■ **Exercise directions**
Reproduce each of the following lines verbatim, with no changes.

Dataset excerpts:

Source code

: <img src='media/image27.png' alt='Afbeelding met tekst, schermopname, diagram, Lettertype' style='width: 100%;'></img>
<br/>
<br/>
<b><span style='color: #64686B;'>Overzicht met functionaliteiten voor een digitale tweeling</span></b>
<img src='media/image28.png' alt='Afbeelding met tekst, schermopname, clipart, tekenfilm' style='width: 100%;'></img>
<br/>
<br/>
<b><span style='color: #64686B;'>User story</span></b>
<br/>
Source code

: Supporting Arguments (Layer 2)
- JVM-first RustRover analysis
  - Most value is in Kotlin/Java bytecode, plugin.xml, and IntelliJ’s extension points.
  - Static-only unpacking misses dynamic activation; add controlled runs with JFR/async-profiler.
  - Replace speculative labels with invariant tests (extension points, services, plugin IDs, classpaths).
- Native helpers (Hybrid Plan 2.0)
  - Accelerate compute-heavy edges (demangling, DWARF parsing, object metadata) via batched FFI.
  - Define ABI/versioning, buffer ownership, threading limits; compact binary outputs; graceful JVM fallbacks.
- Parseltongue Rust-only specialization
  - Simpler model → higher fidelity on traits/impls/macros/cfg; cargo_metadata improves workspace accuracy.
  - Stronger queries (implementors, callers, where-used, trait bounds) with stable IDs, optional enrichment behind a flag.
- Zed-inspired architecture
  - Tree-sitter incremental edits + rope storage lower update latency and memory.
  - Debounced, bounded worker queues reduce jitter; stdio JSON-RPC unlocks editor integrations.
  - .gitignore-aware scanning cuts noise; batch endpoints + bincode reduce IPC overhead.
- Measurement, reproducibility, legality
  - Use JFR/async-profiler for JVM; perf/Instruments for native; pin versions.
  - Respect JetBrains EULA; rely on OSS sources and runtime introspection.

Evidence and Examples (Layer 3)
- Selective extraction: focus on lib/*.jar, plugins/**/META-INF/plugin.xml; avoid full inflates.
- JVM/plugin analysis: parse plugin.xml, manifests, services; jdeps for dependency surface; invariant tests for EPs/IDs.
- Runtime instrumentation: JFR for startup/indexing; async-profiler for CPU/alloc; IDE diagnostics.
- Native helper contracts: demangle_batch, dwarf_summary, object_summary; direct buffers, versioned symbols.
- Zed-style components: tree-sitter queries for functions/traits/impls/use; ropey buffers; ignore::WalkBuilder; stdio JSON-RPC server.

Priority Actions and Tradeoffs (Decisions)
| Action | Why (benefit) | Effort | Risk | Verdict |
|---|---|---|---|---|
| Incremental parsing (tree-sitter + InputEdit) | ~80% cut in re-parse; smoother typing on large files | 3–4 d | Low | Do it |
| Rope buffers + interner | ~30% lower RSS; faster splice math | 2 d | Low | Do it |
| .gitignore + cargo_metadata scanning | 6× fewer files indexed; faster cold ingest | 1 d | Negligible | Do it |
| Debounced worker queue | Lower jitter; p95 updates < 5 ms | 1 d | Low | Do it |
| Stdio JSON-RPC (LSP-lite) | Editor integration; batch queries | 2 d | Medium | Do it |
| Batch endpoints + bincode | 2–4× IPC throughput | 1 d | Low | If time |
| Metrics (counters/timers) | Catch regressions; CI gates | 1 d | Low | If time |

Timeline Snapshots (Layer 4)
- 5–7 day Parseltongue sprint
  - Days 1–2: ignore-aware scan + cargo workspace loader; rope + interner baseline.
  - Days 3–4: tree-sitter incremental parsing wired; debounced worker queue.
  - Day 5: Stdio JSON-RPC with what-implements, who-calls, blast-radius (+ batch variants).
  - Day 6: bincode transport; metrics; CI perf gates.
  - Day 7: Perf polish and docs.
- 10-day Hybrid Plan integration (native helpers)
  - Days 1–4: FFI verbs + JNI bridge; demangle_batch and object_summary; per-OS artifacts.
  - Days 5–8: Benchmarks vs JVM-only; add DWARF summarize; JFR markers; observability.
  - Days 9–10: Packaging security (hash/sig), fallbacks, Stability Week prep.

■ **Solution to this exercise**
Source code

: <img src='media/image27.png' alt='Afbeelding met tekst, schermopname, diagram, Lettertype' style='width: 100%;'></img>
<br/>
<br/>
<b><span style='color: #64686B;'>Overzicht met functionaliteiten voor een digitale tweeling</span></b>
<img src='media/image28.png' alt='Afbeelding met tekst, schermopname, clipart, tekenfilm' style='width: 100%;'></img>
<br/>
<br/>
<b><span style='color: #64686B;'>User story</span></b>
<br/>
Source code

: Supporting Arguments (Layer 2)
- JVM-first RustRover analysis
  - Most value is in Kotlin/Java bytecode, plugin.xml, and IntelliJ’s extension points.
  - Static-only unpacking misses dynamic activation; add controlled runs with JFR/async-profiler.
  - Replace speculative labels with invariant tests (extension points, services, plugin IDs, classpaths).
- Native helpers (Hybrid Plan 2.0)
  - Accelerate compute-heavy edges (demangling, DWARF parsing, object metadata) via batched FFI.
  - Define ABI/versioning, buffer ownership, threading limits; compact binary outputs; graceful JVM fallbacks.
- Parseltongue Rust-only specialization
  - Simpler model → higher fidelity on traits/impls/macros/cfg; cargo_metadata improves workspace accuracy.
  - Stronger queries (implementors, callers, where-used, trait bounds) with stable IDs, optional enrichment behind a flag.
- Zed-inspired architecture
  - Tree-sitter incremental edits + rope storage lower update latency and memory.
  - Debounced, bounded worker queues reduce jitter; stdio JSON-RPC unlocks editor integrations.
  - .gitignore-aware scanning cuts noise; batch endpoints + bincode reduce IPC overhead.
- Measurement, reproducibility, legality
  - Use JFR/async-profiler for JVM; perf/Instruments for native; pin versions.
  - Respect JetBrains EULA; rely on OSS sources and runtime introspection.

Evidence and Examples (Layer 3)
- Selective extraction: focus on lib/*.jar, plugins/**/META-INF/plugin.xml; avoid full inflates.
- JVM/plugin analysis: parse plugin.xml, manifests, services; jdeps for dependency surface; invariant tests for EPs/IDs.
- Runtime instrumentation: JFR for startup/indexing; async-profiler for CPU/alloc; IDE diagnostics.
- Native helper contracts: demangle_batch, dwarf_summary, object_summary; direct buffers, versioned symbols.
- Zed-style components: tree-sitter queries for functions/traits/impls/use; ropey buffers; ignore::WalkBuilder; stdio JSON-RPC server.

Priority Actions and Tradeoffs (Decisions)
| Action | Why (benefit) | Effort | Risk | Verdict |
|---|---|---|---|---|
| Incremental parsing (tree-sitter + InputEdit) | ~80% cut in re-parse; smoother typing on large files | 3–4 d | Low | Do it |
| Rope buffers + interner | ~30% lower RSS; faster splice math | 2 d | Low | Do it |
| .gitignore + cargo_metadata scanning | 6× fewer files indexed; faster cold ingest | 1 d | Negligible | Do it |
| Debounced worker queue | Lower jitter; p95 updates < 5 ms | 1 d | Low | Do it |
| Stdio JSON-RPC (LSP-lite) | Editor integration; batch queries | 2 d | Medium | Do it |
| Batch endpoints + bincode | 2–4× IPC throughput | 1 d | Low | If time |
| Metrics (counters/timers) | Catch regressions; CI gates | 1 d | Low | If time |

Timeline Snapshots (Layer 4)
- 5–7 day Parseltongue sprint
  - Days 1–2: ignore-aware scan + cargo workspace loader; rope + interner baseline.
  - Days 3–4: tree-sitter incremental parsing wired; debounced worker queue.
  - Day 5: Stdio JSON-RPC with what-implements, who-calls, blast-radius (+ batch variants).
  - Day 6: bincode transport; metrics; CI perf gates.
  - Day 7: Perf polish and docs.
- 10-day Hybrid Plan integration (native helpers)
  - Days 1–4: FFI verbs + JNI bridge; demangle_batch and object_summary; per-OS artifacts.
  - Days 5–8: Benchmarks vs JVM-only; add DWARF summarize; JFR markers; observability.
  - Days 9–10: Packaging security (hash/sig), fallbacks, Stability Week prep.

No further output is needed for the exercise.